Strengths and Limitations

Main strengths of our work are the comprehensive literature research methods and the number of investigated articles, thanks to the rigorous quality assessment. However, the limitations of the study should be discussed. First, the number of patients is inadequate to assess the correlation between PR and COVID-19 vaccines. Moreover, clinical trials and comparative studies are absent. Similarly, the possibility of a simple causal temporal correlation between PR and COVID-19 vaccination cannot be ruled out. Finally, our assumptions must be taken simply as suggestions and not as definite proposals, as our work has not had the support of meta-analysis, which may be the generalization of our results.

Conclusions

COVID-19 vaccination campaign was the main strategy to overcome the pandemic.
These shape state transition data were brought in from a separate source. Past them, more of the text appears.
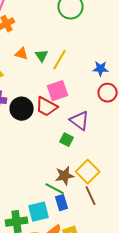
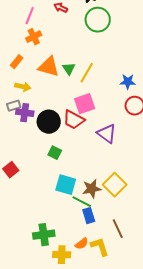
orange triangle: (22, 54) -> (49, 67), size x1.6
green square: (67, 140) -> (55, 153), moved
brown line: (91, 196) -> (118, 229), moved
cyan square: (39, 212) -> (66, 185), moved, turned 30

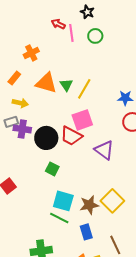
pink line: (30, 16) -> (71, 33), moved, turned -30
green circle: (98, 20) -> (95, 36), size x0.6
green line: (82, 202) -> (59, 218), moved

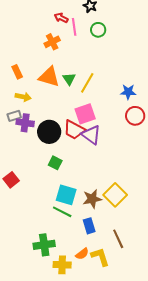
orange cross: (31, 53) -> (52, 42), moved
orange rectangle: (14, 78) -> (17, 72), turned -64
purple triangle: (104, 150) -> (91, 135), moved

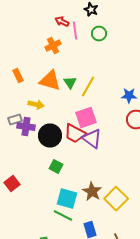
yellow arrow: (23, 97) -> (36, 104), moved
brown star: (92, 199) -> (92, 192), moved, turned -30

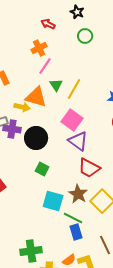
pink line: (75, 30) -> (45, 66), moved, turned 42
orange triangle: (50, 80) -> (36, 97), moved
pink square: (86, 118) -> (72, 120), turned -35
red trapezoid: (75, 134) -> (89, 168), moved
green line: (63, 216) -> (73, 218), moved

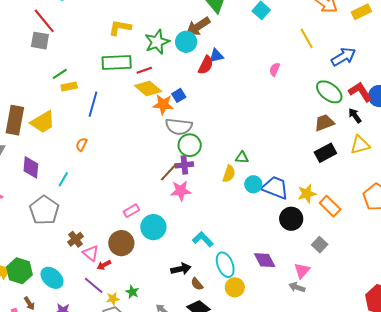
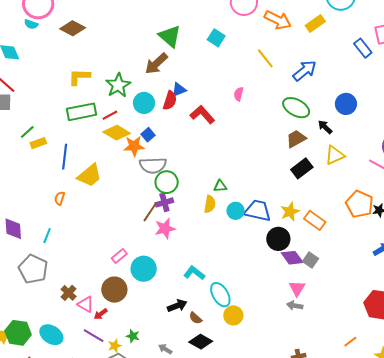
cyan circle: (186, 42) -> (144, 103), moved
red L-shape: (360, 92) -> (202, 114), moved
yellow trapezoid: (43, 122) -> (90, 175), moved
purple diamond: (265, 260) -> (292, 258), moved

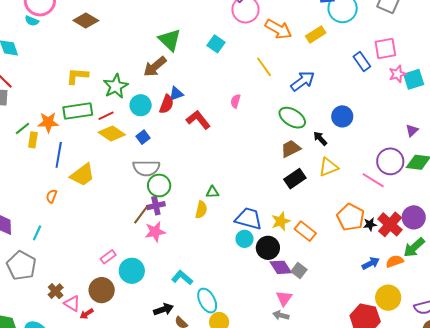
brown diamond: (73, 28) -> (86, 21), moved
yellow rectangle: (38, 143) -> (33, 140), turned -63
orange star: (134, 146) -> (48, 122), moved
cyan circle: (236, 211) -> (244, 239), moved

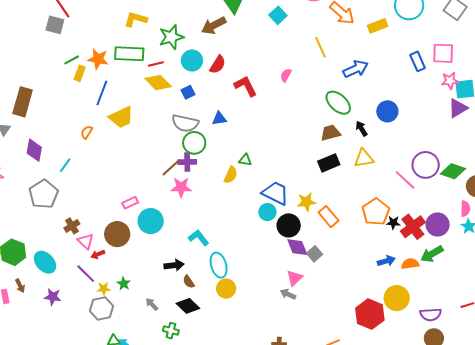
blue triangle: (176, 94) -> (219, 118), moved
purple triangle: (412, 130) -> (458, 108), moved, size x1.5

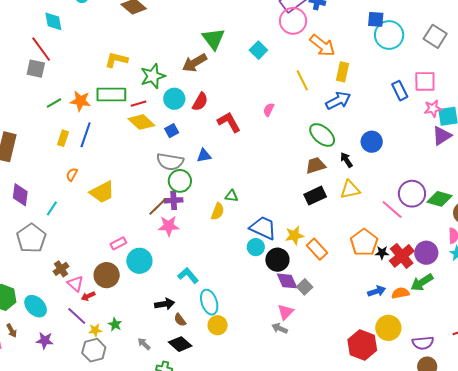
yellow rectangle: (378, 26) -> (342, 72), moved, turned -54
yellow rectangle: (80, 73) -> (63, 138), moved
yellow trapezoid: (121, 117) -> (102, 192), moved

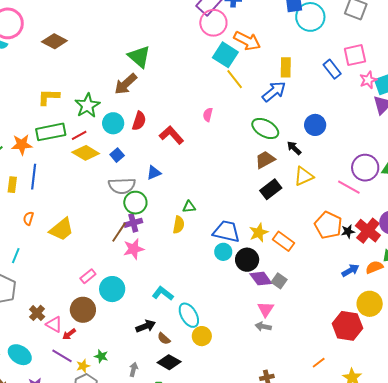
cyan square: (258, 50) -> (225, 55), moved, size x1.4
yellow rectangle: (342, 72) -> (286, 67), moved
gray arrow: (144, 344) -> (134, 369), turned 72

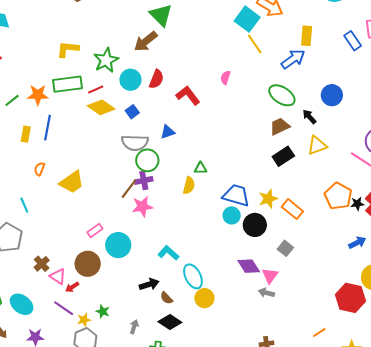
cyan line: (16, 256) -> (24, 205), turned -49
purple diamond: (261, 279) -> (249, 266), moved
With the increasing number of vaccinated individuals and vaccine doses, various cutaneous reactions have been reported, often not detected in clinical trials. Among these, the possibility of viral reactivations has been described. In our review, we focused on PR and PR-like eruption following COVID-19 vaccination. Globally, the number of cases of PR and PR-like eruption is extremely low if compared with the number of vaccines administered, leading to the impossibility to demonstrate that COVID-19 vaccination may increase the risk of PR and PR-like eruption development. In our opinion, clinicians should keep in mind the possibility of the development of this cutaneous disease following vaccination. Certainly, more studies are needed to identify “at-risk” patients and adopt preventative measures. Surely, vaccination should not be discouraged.

Disclosure

The authors report no conflicts of interest in this work.